Reviews have always been an essential part of Amazon’s customer shopping experience. Amazon makes it easy for customers to leave honest reviews, which helps inform millions of other customers worldwide about their purchase decisions. At the same time, the company makes it hard for bad actors to take advantage of Amazon’s trusted shopping experience.
What Happens When a Customer Submits a Review?
Before being published online, Amazon uses Artificial Intelligence (AI) to analyze the review for known indicators such as the reviewer’s behavior, language patterns, and the relationship between the reviewer and the product to ascertain that the review is fake. Amazon’s AI also considers the reviewer’s purchase history, browsing behavior, and other contextual information to determine the review’s authenticity. The vast majority of reviews meet Amazon’s high bar for authenticity and get posted right away.
However, the company takes several steps if potential review abuse is detected. If Amazon is confident the review is fake, they move quickly to block or remove it and take further action, such as revoking a customer’s review privileges, blocking bad actor accounts, and even pursuing litigation against the bad actors. If a review is suspicious but additional evidence is needed, Amazon’s expert investigators, who are specially trained to identify abusive behavior, investigate other signals before taking action. In fact, in 2022, Amazon observed and proactively blocked more than 200 million suspected fake reviews on its stores worldwide.

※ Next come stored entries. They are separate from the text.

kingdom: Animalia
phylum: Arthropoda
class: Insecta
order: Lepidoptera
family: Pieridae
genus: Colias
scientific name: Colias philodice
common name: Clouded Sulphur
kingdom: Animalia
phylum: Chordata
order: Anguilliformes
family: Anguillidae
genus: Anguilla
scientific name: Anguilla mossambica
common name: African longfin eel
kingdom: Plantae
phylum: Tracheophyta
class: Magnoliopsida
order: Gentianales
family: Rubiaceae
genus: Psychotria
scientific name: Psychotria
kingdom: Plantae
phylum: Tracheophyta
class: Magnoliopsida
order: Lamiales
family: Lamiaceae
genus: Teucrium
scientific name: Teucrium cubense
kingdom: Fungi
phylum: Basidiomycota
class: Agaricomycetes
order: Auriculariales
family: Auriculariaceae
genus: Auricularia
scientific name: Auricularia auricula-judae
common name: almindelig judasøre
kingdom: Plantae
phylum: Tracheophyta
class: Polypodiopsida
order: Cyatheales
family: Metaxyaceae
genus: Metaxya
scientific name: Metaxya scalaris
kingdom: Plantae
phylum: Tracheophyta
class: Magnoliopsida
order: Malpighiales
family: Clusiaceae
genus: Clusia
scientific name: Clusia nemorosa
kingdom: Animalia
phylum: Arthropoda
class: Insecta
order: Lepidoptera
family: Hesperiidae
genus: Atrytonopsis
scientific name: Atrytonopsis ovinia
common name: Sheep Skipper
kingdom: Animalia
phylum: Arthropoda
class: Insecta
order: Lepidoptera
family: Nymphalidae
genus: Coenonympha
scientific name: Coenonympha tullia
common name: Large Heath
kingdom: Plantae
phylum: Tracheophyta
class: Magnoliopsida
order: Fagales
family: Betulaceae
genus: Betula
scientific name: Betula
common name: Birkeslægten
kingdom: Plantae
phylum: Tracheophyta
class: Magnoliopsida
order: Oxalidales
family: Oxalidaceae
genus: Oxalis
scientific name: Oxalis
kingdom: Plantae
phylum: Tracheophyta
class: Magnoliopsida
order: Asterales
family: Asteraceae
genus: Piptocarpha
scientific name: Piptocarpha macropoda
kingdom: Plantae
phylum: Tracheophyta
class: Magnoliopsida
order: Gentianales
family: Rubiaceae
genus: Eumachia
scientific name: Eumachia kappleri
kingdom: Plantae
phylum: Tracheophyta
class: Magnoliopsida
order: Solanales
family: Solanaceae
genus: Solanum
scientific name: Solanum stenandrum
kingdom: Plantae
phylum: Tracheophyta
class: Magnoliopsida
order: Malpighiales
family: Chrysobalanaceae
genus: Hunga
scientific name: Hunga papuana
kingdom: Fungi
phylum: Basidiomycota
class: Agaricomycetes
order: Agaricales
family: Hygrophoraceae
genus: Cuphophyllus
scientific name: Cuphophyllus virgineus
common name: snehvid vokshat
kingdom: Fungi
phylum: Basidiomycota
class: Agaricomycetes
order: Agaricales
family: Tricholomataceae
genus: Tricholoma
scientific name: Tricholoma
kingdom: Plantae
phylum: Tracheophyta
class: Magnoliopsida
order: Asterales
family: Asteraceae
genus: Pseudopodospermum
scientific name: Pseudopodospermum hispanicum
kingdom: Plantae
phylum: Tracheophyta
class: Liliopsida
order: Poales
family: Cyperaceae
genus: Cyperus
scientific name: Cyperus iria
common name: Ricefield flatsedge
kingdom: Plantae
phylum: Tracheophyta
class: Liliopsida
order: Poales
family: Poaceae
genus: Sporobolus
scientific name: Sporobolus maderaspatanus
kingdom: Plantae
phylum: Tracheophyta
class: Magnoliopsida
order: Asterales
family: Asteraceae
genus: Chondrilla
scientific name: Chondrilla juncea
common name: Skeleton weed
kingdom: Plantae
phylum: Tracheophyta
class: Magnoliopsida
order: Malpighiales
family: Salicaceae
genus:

Among other measures, Amazon uses the latest advancements in AI to stop hundreds of millions of suspected fake reviews, manipulated ratings, fake customer accounts, and other abuse before customers see it. Machine Learning (ML) models analyze a multitude of proprietary data, including whether the seller has invested in ads (which may be driving additional reviews), customer-submitted reports of abuse, risky behavioral patterns, review history, and more. Large Language Models (LLMs) are leveraged alongside Natural Language Processing (NLP) techniques to analyze anomalies in this data that might indicate a review was fake or incentivized – say with a gift card, free product, or some other form of reimbursement. Amazon also uses Deep Graph Neural Networks (GNNs) to analyze and understand complex relationships and risk patterns to help detect and remove groups of bad actors.